‘Tell them how they saved lives’

Ukraine hospital hands message for the Whit to war photographer

Friday, 17th June — By Tom Foot

Patient in Ukraine_photo Bradley Wood

A patient injured in a bombing. Photo: Bradley Wood

A UKRAINE hospital has sent heartfelt thanks to the Whittington after it rushed out crucial medical supplies – passing a letter to a King’s Cross photo­journalist to bring home.

Bradley Wood is back after one month in the war-ravaged country including the heavily bombed Kharkiv region and within a few miles of the Russian border.

He told the Tribune he had seen downed helicopters, ruined buildings and bodies during his journey that was “frequently interrupted by military checkpoints and bomb debris strewn across the roads”.

At the Zolochiv Central Hospital in Kharkiv, he was handed the message for the Whittington which included an invitation for staff to “visit after our victory”.

Mr Wood had interviewed neurologist Dr Ilona Butova who told him how the hospital had been “overwhelmed by an endless stream of casualties” but she had refused to leave her workplace despite the danger.

The Putin-ordered invasion began in February but Russian military forces have faced stiff resistance from the Ukrainians – as well as international condemnation.

Dr Ilona Butova at the Zolochiv Central Hospital in Kharkiv. Photo: Bradley Wood

In his report, Mr Wood said Dr Butova had told how they “had to quickly adapt to a state of emergency amid what was unfolding” and “the difficulty was in deciding which order the patients would be treated first, based on their urgency”.

She told him: “When the Russians fired a rocket in this direction from the Black Sea all the windows shattered and the doors came flying off.

“We took the patients that could be moved down into the basement and continued to treat them there until the threat had passed. We were all praying that the intensity of the attack would not increase because the patients upstairs would simply die.”

She recalled treating patients who lost their lives that she knew personally and how there was a time when it was virtually impossible for volunteers to deliver humanitarian aid to the hospital.

The letter of thanks for the Whittington

Mr Wood said: “Dr Butova expresses her gratitude for the help received from the UK – especially the Whittington Hospital.”

He said she had not known if it was possible to arrange, but she had made a short video about the hospital’s needs and within a short space of time medical aid began to arrive from north London.

“Making any sense of their experience may remain out of reach, but the overarching impression is one of strength and resilience that transcends the verbal realm,” he said. “A phen­omenon that testifies the human spirit.”

Mr Wood said he had been touched by the support felt for the British who are held in high regard, he said, because of the weapons and funds that have been sent out to help the Ukrainians.

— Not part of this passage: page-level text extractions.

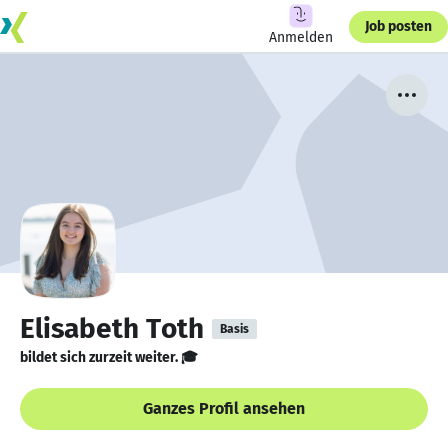
Job posten
Anmelden
Elisabeth Toth
Basis
bildet sich zurzeit weiter. 🎓
Ganzes Profil ansehen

Bradley Wood spent a month in Ukraine warzone

He added: “The affiliation and the love felt for the UK was beyond what I was expecting. It certainly helped an old cowboy like me get around.”

But he said he was still decompressing his one month having seen traumatic scenes of dead soldiers and landmine victims.

Eugene Klimovsky, the Ukranian hospital’s chief executive, wrote the letter of thanks for the Whittington.

“There are no words and emotions in the whole world that could convey the grief that we are now experiencing,” the text said. “We appreciate that at this difficult time for us you are concerned about the problems of our doctors. You are doing a great and very noble deed.”